The rumor spread that Heungbu became wealthy. His brother, the greedy one, asks him how he got so wealthy. Heungbu tells his brother. When Nolbu sees a swallow, he purposefully breaks the swallow’s leg and then heals it. The swallow comes back with pumpkin see, and when it was time to harvest, goblins came out of the pumpkin beating up his children and taking his fortune away.
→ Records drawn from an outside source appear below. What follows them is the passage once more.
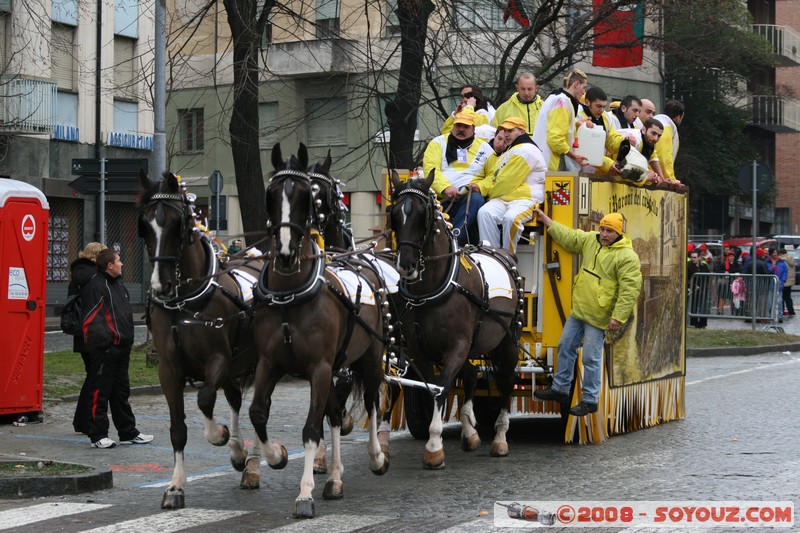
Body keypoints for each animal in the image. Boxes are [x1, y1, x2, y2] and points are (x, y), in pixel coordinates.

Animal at [138, 172, 262, 510]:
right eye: (144, 225)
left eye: (177, 224)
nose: (161, 286)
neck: (185, 301)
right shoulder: (169, 369)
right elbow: (178, 428)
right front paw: (176, 486)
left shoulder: (217, 361)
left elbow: (205, 399)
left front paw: (219, 435)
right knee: (237, 398)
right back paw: (243, 457)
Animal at [250, 143, 388, 516]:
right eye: (270, 195)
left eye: (309, 197)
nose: (285, 253)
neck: (291, 294)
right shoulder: (269, 363)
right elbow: (258, 413)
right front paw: (277, 456)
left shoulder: (322, 368)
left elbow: (312, 428)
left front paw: (304, 493)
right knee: (338, 414)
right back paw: (336, 478)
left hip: (371, 357)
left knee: (371, 401)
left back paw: (375, 457)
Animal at [390, 170, 524, 466]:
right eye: (394, 213)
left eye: (422, 215)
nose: (406, 265)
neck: (431, 290)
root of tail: (503, 252)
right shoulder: (419, 351)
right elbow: (433, 387)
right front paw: (446, 436)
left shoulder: (457, 346)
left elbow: (441, 387)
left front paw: (433, 447)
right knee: (473, 375)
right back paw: (470, 432)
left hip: (507, 341)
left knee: (507, 381)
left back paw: (500, 437)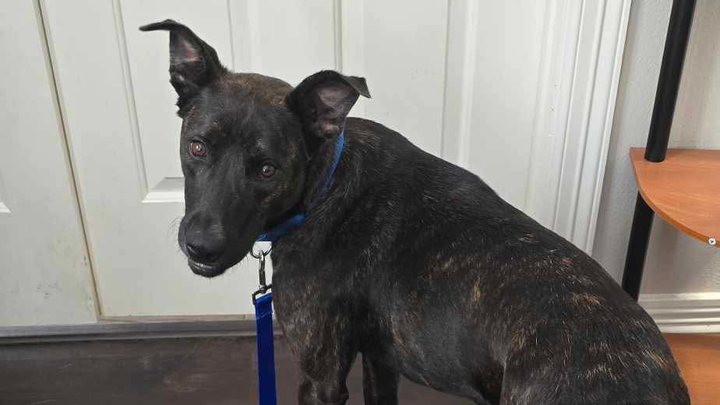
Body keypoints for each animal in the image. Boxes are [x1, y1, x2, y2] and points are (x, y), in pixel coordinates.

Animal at [141, 20, 690, 405]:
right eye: (196, 147)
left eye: (268, 169)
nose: (201, 246)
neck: (325, 188)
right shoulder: (380, 362)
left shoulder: (319, 375)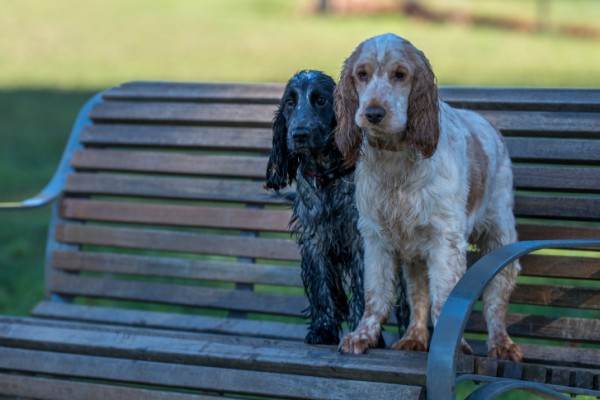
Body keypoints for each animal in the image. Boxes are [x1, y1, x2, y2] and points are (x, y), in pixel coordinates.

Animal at [266, 70, 410, 346]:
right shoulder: (315, 240)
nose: (298, 134)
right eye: (290, 102)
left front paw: (364, 334)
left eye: (321, 100)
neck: (327, 177)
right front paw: (323, 329)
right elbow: (322, 289)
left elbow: (364, 289)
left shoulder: (361, 241)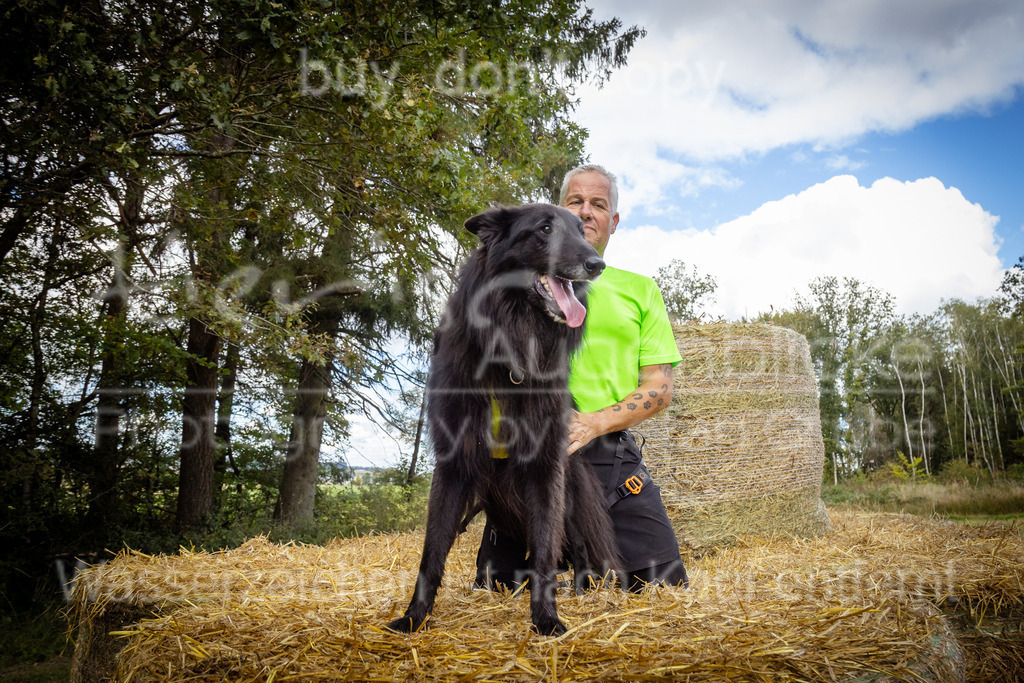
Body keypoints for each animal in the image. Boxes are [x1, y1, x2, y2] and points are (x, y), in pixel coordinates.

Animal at [385, 201, 618, 634]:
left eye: (582, 230)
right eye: (545, 229)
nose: (597, 264)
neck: (510, 345)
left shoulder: (546, 465)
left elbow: (544, 549)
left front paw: (546, 619)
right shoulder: (453, 462)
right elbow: (432, 549)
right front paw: (414, 617)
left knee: (577, 546)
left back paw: (582, 588)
This tale outlines two very stark characters in close contrast to showcase a logical sequence of events that follow their lives. Tales travel along the supernatural and realistically impossible, operating on events and logic that do not apply in the real world. There is no pumpkin seed in the world that can summon treasure and gold, or goblins (goblins do not exist or been questioned to exist like a yeti would be in a legend). There is no animal (real world entity) that is magical enough to differentiate magical pumpkin seeds, like that swallow. The objects of the folktale on which the plot occurs and the characters are propelled are illogical and extraordinary, an irrefutable kind of “not real” that occurs in a world that is not our own. However, though the events and plot devices themselves are not real or rational, what is logical is the actions of the characters caused by the devices. According to Oring, a “tale’s climax is the logical result of an episodic sequence.” Heungbu’s kindness and benevolence is met with Nolbu’s greed and malevolence, earning both of them respective consequences based on the caliber of morality their distinctive personalities the real world’s principles hold them in. These characters are unchanging and idle to exaggerate those social noems. It is accepted that kindness earns respect and good fortune, and as Korean culture is mostly dictated by Confucian values, Heungbu’s loyalty to his family in spite of his brother’s mistakes makes him a template of good character for Korean culture. Nolbu is the opposite; insensitive to family, uncooperative, and endlessly greedy, hence a moral villain for his Korean audience. This tale engineers Korean culture values into a supernatural order of events that follow a logical reasoning, so that the resolution is not only predictable for the audience but inevitable and therefore applicable in metaphor in real life.

Shaking Off the Luck


Shaking your leg at the dining table shakes off good fortune.


As a child, KF would unconsciously shake her leg up and down while sitting at the dining table. However, her mother would always tell her to “stop doing that because it basically means that, like–it’s thought to be that you’re shaking off your good luck and wealth.” After the interview, KF took to the Internet to see if this was a typical Chinese superstition or just something her family believed in. Based on her findings, this is a well-known Chinese belief, where leg shaking will result in a hard life trying to provide an income for yourself.


The meanings behind gestures go beyond surface level; they can be forms of communication or acts of summoning/getting rid of. Folk gestures often refer to performed gestures, such as a handshake or a secret code, but they can also involve gestures that are strictly avoided to banish bad luck. To some people, including myself, shaking your leg while sitting still is second nature. We often don’t think twice about its implications. However, for those who believe in its effects, there is a conscious awareness behind what their legs are doing. Shaking your leg is often associated with the idea of restlessness–perhaps it could be interpreted as feelings of anxiousness in the present, which hinders a successful future. Not only does verbal speech reflect the ideologies and superstitions of a particular group, but so does physical behavior or lack thereof. Our body is a vehicle that we rely on for life and prosperity–legs are our foundation, as they walk us through life’s path. Thus, in order to ensure a fulfilling life, we need our base to be sturdy. In broader terms, folklore that is reliant upon bodily functions may enable us to reflect on our sense of self and autonomy–in fact, we may have some control over how the course of our life unravels.